Tag Archives: e.coli crisis management

Chipotle–what does this mean for “holier than thou” branding?

I might as well add my thoughts to the conversation around Chipotle and their unfortunate situation. Yesterday I drove by the Chipotle location where several of my fellow Skagitonians were sickened by e.coli–so the issue is close to home.
But what lessons are here for crisis communication?
To me the most interesting question is not about how Chipotle is responding to the crisis, but how branding affects reputation. Chipotle has been exceptionally aggressive in attempting to position itself against competitors as a healthier provider of food. It’s touted its organic and non-GMO credentials communicating that Chipotle food is better for you than what you get at other restaurants. It reminds me a bit of BP with their “Beyond Petroleum” branding. It seemed like a good idea at the time, but the realities of both BP and Chipotle were that they still had to (and have to) deal with the fact that BP is mostly an oil company and Chipotle is a fast food company dealing with the normal issues of sourcing and handling food. The truth is, and the Chipotle situation may help people understand this better, is that some supposedly healthier food sources may not be subject to the same inspection and government scrutiny as the traditional sources. Just like bottled water, unlike tap water, is not subject to government testing for safety. I suspect that the effort to buy local and as direct from the farmer as possible may be part of the problem as wholesome and preferable as that may seem.
My thought is that any brand looking to establish a kind of “holier-than-thou” brand strategy, one that attempts to grab a moral high ground, needs to consider what happens to their brand when things go wrong. Starbucks is an example in trying to establish itself at the forefront of social changes.

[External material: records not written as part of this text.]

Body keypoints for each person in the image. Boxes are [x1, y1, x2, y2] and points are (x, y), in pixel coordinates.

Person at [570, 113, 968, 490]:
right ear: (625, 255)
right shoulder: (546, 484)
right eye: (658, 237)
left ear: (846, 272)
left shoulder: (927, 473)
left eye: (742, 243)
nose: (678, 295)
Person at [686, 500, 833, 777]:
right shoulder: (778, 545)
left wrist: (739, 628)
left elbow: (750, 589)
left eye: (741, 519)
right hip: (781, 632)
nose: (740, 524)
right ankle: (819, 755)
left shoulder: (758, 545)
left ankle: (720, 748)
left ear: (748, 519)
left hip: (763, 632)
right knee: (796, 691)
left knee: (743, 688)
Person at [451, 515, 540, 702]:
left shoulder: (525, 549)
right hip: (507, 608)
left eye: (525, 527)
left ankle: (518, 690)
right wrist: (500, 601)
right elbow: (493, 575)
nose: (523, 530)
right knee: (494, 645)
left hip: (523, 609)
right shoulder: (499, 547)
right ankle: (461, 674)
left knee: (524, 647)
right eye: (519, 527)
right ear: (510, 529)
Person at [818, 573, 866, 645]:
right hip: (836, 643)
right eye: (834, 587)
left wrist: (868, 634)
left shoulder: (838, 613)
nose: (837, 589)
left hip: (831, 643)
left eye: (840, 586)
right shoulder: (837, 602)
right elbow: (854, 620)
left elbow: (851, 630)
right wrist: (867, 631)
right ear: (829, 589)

Certainly the unfortunate CEO of the Seattle company who sought to address the real concern about wage equality by giving everyone a $70,000 per year salary has found there are some problems with that approach.
Chipotle is also an innocent victim of the cascading effect that we teach in crisis management. “Bad things tend to come in threes,” is the old saying. But this is especially true in crisis management because of the normal way the media covers these things. When something bad happens they immediately look at the record (easy these days with the internet) and try to show a pattern. Then, with media and public attention focused on the company, anything else that happens in that window of focus, immediately becomes part of the story and contributes to the narrative of bad behavior. In Chipotle’s case, the novovirus sickness in Boston has apparently nothing to do with the e.coli illness on the West Coast, but because they both involve food related illnesses and Chipotle they are linked. One plus one becomes a lot more than two.

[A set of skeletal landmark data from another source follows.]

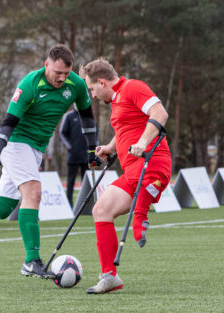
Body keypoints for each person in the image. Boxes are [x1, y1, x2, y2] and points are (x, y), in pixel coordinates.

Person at [0, 44, 101, 279]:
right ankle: (32, 260)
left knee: (3, 208)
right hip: (16, 143)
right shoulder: (29, 84)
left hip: (37, 148)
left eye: (66, 73)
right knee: (33, 193)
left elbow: (87, 118)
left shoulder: (77, 85)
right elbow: (8, 122)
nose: (62, 78)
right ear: (46, 65)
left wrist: (92, 150)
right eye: (57, 73)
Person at [80, 58, 172, 294]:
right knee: (101, 210)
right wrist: (110, 147)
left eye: (92, 89)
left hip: (151, 163)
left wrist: (142, 142)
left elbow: (160, 113)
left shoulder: (133, 87)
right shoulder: (118, 99)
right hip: (132, 169)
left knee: (135, 206)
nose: (93, 95)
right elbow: (128, 127)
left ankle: (141, 216)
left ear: (102, 82)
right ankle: (109, 276)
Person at [59, 104, 89, 207]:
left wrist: (93, 148)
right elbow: (62, 133)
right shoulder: (68, 116)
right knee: (71, 180)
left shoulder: (88, 115)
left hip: (86, 154)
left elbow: (95, 132)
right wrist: (70, 147)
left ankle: (86, 205)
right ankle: (69, 204)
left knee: (86, 181)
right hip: (73, 155)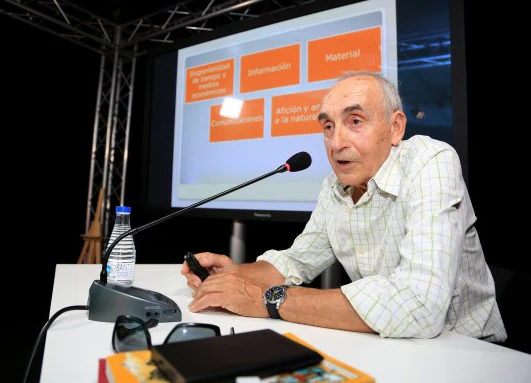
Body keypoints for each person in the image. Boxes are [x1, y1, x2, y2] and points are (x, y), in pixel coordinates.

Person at [181, 70, 507, 342]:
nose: (336, 143)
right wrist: (235, 274)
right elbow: (295, 263)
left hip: (465, 352)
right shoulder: (333, 188)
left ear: (395, 128)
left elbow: (419, 307)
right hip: (388, 345)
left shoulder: (431, 162)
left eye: (354, 121)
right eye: (328, 126)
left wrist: (266, 300)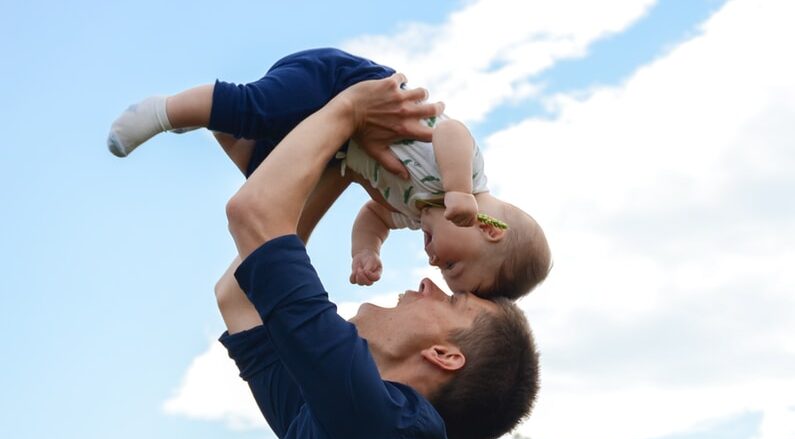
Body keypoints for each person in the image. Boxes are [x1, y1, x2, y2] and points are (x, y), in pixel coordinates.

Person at [213, 74, 540, 439]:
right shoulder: (342, 424)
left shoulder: (378, 422)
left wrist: (351, 110)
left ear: (443, 355)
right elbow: (240, 291)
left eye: (452, 300)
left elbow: (251, 215)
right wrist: (341, 167)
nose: (430, 282)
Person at [107, 48, 551, 299]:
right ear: (490, 230)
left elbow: (373, 216)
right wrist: (457, 190)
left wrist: (366, 250)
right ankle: (164, 111)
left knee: (268, 172)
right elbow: (453, 132)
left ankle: (212, 116)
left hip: (340, 139)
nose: (434, 261)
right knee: (258, 109)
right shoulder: (465, 180)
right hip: (344, 84)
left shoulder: (415, 212)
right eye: (453, 264)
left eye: (442, 270)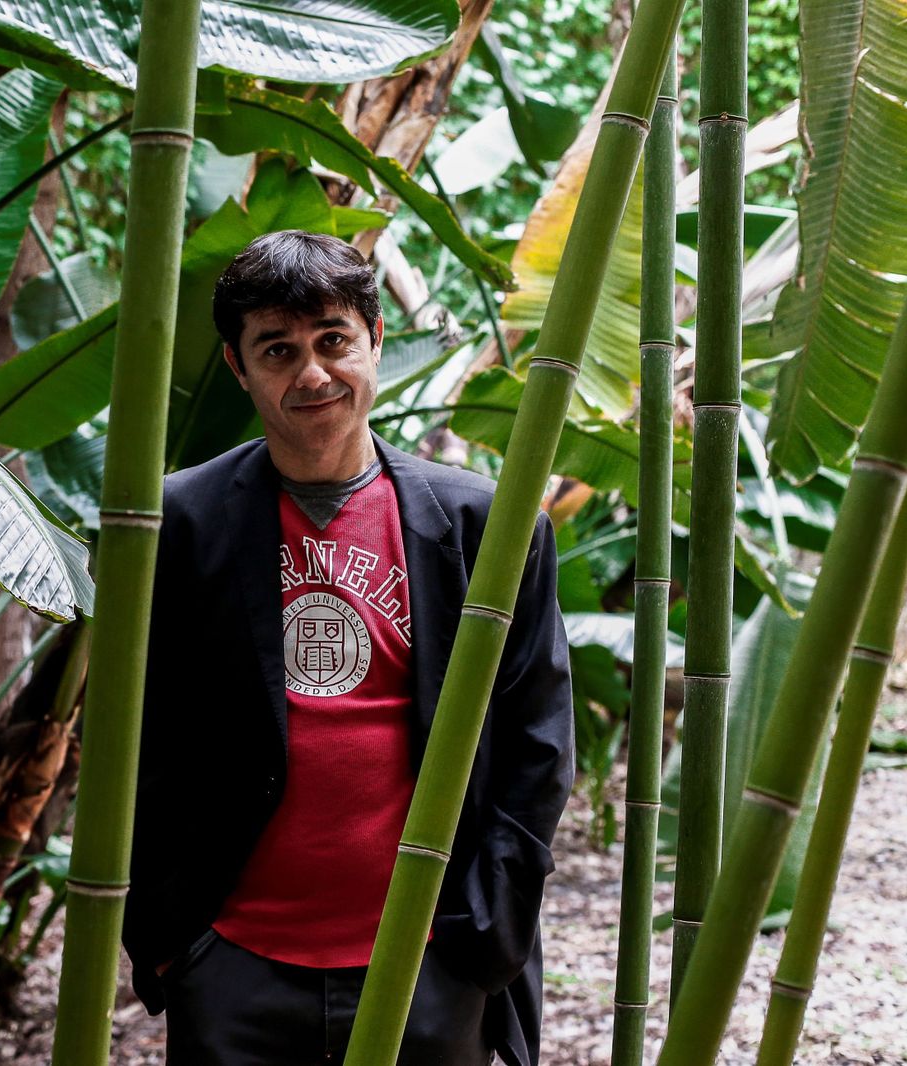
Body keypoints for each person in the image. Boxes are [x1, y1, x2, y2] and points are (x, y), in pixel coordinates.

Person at [120, 231, 574, 1066]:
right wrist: (169, 937)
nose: (312, 373)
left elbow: (536, 744)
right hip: (231, 958)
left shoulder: (486, 527)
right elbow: (141, 733)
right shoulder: (179, 522)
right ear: (238, 367)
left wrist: (487, 933)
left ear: (373, 339)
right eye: (278, 350)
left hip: (431, 956)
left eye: (333, 340)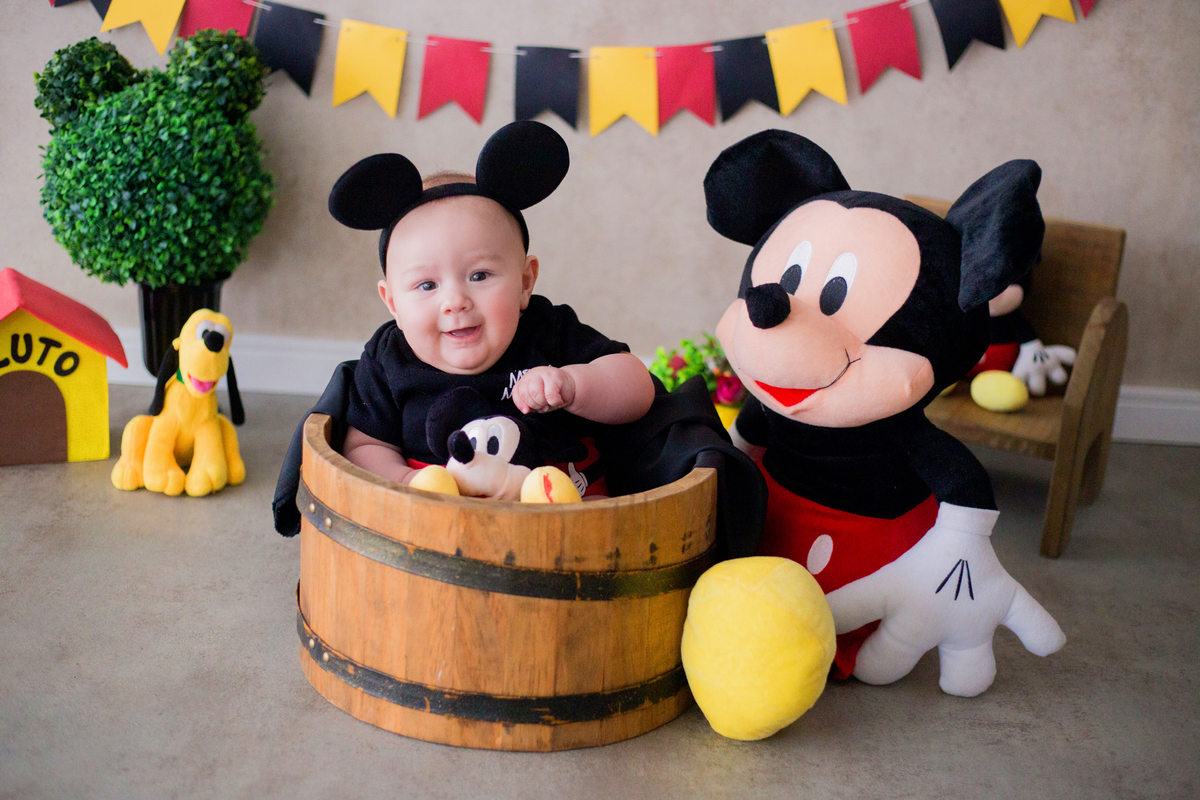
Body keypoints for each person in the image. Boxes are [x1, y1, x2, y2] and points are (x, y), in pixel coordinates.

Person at [330, 123, 654, 497]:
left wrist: (575, 384)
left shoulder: (547, 329)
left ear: (525, 281)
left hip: (561, 513)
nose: (455, 301)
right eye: (427, 285)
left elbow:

No doubt Chipotle has its branding and reputation work cut out for it. They do need to show more empathy for those who became ill, need to communicate (which they have) what they are doing to ensure food safety, and I would say they should also say they are doing a top-level review of food sourcing and inspection protocols. I think rather than talking much about organics and GMOs they are going to have to be talking about ensuring protection from pathogens–a much more serious food safety and health issue.